Die so ermittelten Beta-Faktoren sollten zudem auf ihre Belastbarkeit beurteilt werden. Hierfür werden in der Praxis insbesondere die Liquidität der Aktie sowie statistische Filterkriterien (insbesondere Bestimmtheitsmaß, t-Test und Standardfehler) herangezogen.
Rz. 98
Bei der Bewertung nicht notierter Unternehmen wird der Beta-Faktor in der Praxis aus einer Gruppe von Vergleichsunternehmen (Peer Group) hergeleitet, die das gleiche Risiko wie das zu bewertende Unternehmen aufweisen. In bestimmten Fällen kann auch der Ansatz von Branchen-Beta-Faktoren sachgerecht sein (siehe hierzu die Ausführungen in Rdn 116).
Rz. 99
Die am Kapitalmarkt direkt beobachtbaren (historischen) Beta-Faktoren berücksichtigen neben dem operativen Risiko auch das aus der Verschuldung des Unternehmens resultierende Finanzierungsrisiko. Um den unterschiedlichen Kapitalstrukturrisiken Rechnung zu tragen, sind daher Anpassungen aufgrund einer abweichenden Kapitalstruktur der Peer-Unternehmen im Vergleich mit dem zu bewertenden Unternehmen erforderlich. Nach kapitalmarkttheoretischen Überlegungen lassen sich die beobachtbaren (verschuldeten) Beta-Faktoren auf entsprechende Beta-Faktoren fiktiv unverschuldeter Unternehmen zurückführen.
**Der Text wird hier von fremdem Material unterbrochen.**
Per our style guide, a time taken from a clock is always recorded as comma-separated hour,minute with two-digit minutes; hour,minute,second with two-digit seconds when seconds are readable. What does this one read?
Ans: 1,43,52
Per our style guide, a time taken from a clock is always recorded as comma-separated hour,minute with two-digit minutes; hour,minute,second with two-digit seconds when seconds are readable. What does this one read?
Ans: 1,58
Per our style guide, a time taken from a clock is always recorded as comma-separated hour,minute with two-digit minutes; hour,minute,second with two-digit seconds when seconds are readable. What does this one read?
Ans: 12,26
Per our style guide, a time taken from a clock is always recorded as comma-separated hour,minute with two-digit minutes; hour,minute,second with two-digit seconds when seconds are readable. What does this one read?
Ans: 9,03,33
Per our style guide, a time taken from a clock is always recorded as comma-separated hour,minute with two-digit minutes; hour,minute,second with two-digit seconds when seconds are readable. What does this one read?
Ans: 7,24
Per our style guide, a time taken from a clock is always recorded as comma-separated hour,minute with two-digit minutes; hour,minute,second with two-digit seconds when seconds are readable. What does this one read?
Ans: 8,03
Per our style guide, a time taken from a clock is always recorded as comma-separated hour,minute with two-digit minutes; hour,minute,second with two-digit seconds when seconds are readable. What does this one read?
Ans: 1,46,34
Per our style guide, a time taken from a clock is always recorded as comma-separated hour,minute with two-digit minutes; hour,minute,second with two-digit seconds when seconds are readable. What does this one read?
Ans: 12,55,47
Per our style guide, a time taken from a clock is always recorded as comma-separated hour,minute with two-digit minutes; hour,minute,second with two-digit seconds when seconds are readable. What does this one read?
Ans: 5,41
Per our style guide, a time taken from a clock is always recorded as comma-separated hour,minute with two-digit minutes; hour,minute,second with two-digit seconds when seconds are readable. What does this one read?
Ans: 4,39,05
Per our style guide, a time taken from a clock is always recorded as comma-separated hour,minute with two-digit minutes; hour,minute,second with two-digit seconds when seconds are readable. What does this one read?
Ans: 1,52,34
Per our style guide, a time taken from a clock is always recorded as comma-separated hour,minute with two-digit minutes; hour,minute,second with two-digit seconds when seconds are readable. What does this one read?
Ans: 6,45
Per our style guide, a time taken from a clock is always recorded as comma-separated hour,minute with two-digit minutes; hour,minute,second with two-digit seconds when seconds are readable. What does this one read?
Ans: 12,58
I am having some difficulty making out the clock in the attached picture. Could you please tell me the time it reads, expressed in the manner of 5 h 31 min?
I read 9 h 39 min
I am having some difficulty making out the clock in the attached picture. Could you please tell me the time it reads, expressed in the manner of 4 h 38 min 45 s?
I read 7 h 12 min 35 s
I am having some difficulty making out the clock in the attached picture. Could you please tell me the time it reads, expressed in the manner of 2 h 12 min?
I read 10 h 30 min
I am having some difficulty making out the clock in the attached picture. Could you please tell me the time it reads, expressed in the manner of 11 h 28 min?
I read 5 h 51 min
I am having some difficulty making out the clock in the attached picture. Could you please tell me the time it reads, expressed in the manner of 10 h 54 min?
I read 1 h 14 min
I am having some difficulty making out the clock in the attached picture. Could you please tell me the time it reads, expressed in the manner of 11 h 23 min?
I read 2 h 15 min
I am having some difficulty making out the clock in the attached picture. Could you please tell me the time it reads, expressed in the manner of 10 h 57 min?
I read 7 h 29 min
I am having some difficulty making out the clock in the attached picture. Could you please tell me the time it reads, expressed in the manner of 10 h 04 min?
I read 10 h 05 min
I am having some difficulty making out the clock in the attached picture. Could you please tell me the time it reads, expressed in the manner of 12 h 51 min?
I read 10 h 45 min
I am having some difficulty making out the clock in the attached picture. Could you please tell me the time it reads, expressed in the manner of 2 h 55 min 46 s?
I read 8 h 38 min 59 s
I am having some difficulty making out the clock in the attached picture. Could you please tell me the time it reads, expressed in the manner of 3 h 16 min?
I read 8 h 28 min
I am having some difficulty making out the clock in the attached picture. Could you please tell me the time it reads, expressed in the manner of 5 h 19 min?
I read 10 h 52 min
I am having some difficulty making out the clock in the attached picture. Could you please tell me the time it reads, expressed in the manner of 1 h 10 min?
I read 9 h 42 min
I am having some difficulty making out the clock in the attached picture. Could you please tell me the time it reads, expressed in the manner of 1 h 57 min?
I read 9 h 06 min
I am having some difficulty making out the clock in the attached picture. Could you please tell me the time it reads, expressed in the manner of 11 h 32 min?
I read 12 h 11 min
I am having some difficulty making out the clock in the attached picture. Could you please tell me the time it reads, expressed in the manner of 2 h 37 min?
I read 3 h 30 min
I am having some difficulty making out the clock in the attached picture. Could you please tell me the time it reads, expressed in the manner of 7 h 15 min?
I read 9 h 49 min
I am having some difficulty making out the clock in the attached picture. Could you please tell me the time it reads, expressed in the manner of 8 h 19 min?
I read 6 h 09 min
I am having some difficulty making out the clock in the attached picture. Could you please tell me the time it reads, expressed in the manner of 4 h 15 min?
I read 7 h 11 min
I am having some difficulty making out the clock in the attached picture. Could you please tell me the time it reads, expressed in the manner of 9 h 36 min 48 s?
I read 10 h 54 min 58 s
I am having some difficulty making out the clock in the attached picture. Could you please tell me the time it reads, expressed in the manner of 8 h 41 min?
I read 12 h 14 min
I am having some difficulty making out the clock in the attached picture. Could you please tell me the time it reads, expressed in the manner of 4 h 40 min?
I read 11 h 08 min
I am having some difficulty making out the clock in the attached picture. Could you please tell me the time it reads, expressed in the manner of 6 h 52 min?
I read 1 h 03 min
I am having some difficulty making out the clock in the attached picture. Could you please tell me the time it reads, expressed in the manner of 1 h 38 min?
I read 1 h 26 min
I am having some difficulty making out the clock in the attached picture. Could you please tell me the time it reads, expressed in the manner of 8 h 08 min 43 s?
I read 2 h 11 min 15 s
Die Berücksichtigung der unterschiedlichen Kapitalstrukturen erfolgt durch die "Bereinigung" der Einflüsse der Fremdfinanzierung des am Kapitalmarkt beobachtbaren Beta-Faktors ("unlevern") und anschließender Anpassung des ermittelten unverschuldeten Beta-Faktors an die Kapitalstruktur des Bewertungsobjekts ("relevern").
Rz. 100
Unabhängig von der Ableitung des Beta-Faktors (Peer Group oder Branche) ist im Einzelfall stets zu würdigen, ob der ermittelte Beta-Faktor für die Schätzung des zukünftigen operativen Risikos geeignet ist. Welche Auswirkung der Beta-Faktor und die Kapitalstruktur haben können, zeigt folgendes – stark vereinfachtes – Beispiel:
Ausgehend von einem ermittelten, unverschuldeten Beta-Faktor der Peer Group steigt mit Erhöhung des Verschuldungsgrads des Bewertungsobjekts c.p. auch das Kapitalstrukturrisiko. Das Kapitalstrukturrisiko mündet dann in einem höheren relevered Beta-Faktor des Bewertungsobjekts. Im Ergebnis führt ein höherer Verschuldungsgrad somit zu einem höheren Kapitalisierungszinssatz und c.p. zu einem niedrigeren Unternehmenswert.